---------- Records for this exercise ----------
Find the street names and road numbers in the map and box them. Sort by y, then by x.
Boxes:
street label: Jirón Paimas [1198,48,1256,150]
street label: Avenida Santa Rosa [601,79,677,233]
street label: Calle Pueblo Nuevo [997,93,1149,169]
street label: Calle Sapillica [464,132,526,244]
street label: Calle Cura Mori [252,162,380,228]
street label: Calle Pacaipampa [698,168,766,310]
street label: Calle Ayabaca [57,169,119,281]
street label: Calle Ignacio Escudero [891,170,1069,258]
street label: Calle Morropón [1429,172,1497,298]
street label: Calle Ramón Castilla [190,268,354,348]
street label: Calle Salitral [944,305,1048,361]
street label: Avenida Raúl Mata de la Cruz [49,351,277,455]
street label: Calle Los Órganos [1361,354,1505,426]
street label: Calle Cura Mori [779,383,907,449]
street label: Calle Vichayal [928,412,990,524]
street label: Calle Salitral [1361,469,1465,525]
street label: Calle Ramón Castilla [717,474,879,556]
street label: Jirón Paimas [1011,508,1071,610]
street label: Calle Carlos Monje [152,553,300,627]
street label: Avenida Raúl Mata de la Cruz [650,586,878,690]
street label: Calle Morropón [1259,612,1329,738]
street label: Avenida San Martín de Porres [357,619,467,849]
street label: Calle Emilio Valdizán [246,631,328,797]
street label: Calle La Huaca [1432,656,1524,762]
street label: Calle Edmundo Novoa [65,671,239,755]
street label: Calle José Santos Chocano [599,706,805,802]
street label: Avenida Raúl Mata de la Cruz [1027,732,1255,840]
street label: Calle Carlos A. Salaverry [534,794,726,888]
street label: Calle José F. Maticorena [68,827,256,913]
----------
---------- Records for this exercise ----------
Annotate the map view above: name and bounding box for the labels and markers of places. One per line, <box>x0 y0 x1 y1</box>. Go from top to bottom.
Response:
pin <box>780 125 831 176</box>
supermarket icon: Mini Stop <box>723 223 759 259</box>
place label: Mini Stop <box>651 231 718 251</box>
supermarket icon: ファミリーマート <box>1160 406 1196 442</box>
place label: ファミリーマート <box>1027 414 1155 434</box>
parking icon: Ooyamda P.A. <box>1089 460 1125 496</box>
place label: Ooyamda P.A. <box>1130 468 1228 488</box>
----------
---------- Records for this exercise ----------
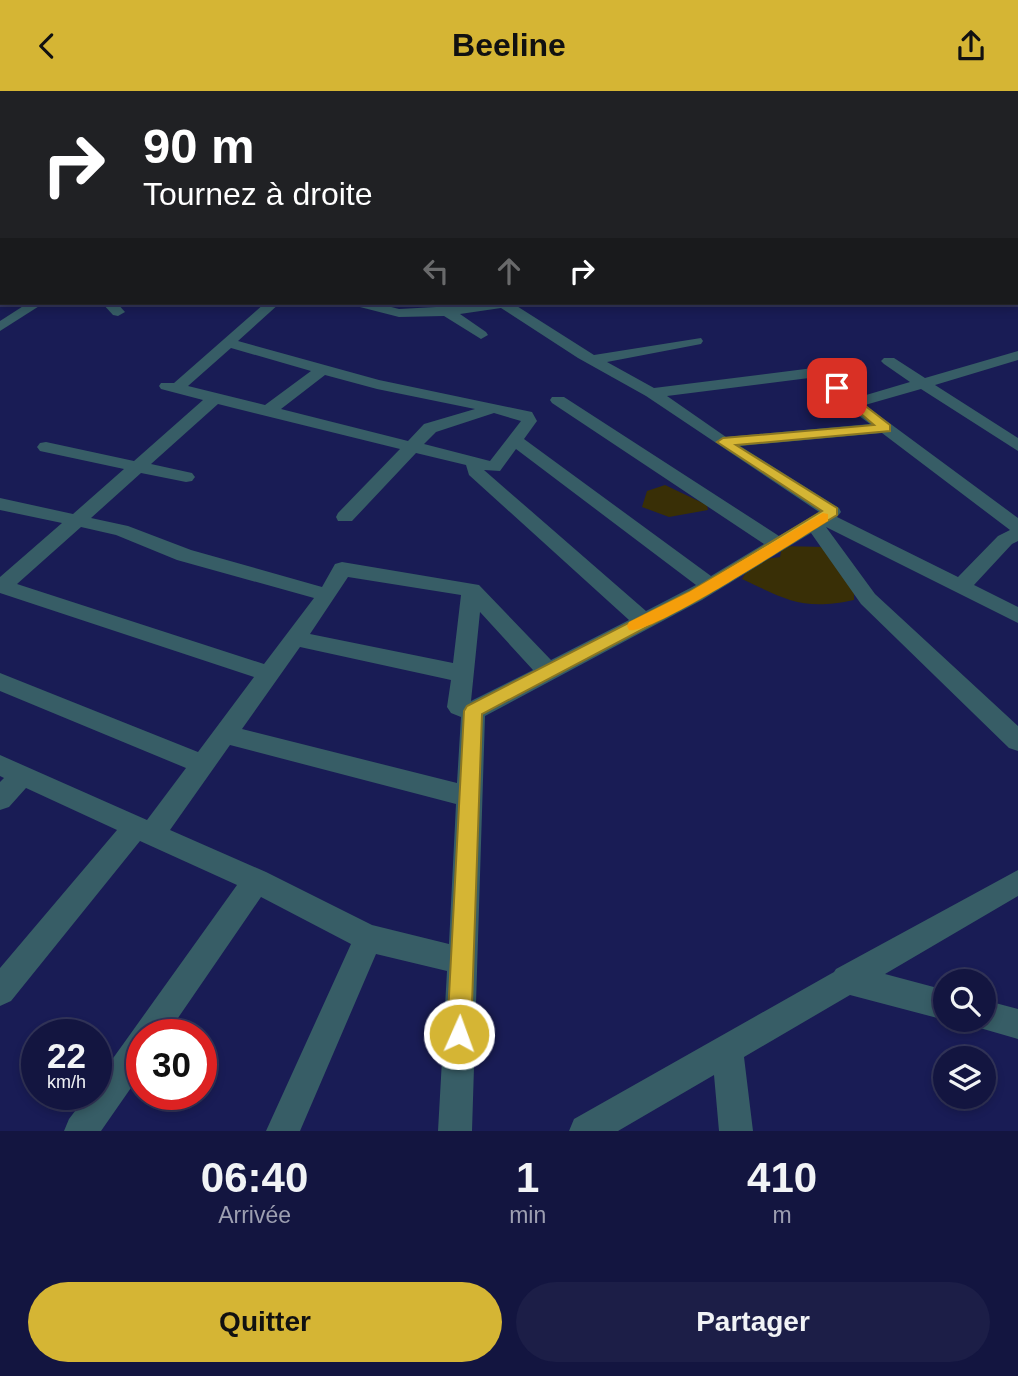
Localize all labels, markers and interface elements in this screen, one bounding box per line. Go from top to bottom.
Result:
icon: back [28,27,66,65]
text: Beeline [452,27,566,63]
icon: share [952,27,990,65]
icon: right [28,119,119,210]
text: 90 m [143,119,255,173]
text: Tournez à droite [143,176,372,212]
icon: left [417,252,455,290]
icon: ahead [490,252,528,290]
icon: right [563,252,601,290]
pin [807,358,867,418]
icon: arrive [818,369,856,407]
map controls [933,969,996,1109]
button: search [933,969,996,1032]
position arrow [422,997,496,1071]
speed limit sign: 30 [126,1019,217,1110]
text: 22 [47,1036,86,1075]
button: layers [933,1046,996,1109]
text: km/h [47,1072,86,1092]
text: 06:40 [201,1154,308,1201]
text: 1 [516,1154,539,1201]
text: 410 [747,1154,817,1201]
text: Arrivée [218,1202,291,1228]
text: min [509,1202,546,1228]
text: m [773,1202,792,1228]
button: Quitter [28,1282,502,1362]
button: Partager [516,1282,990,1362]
----------
**What this task involves**
Across the records above, show each line containing the word "from".

**Answer to this exercise**
Annotate the map view above: name and bounding box for the labels and markers of places. One per line, <box>x0 y0 x1 y1</box>. Go from top to bottom.
Localize all labels, markers and interface elements in this screen, one bounding box per line. Go from top to bottom.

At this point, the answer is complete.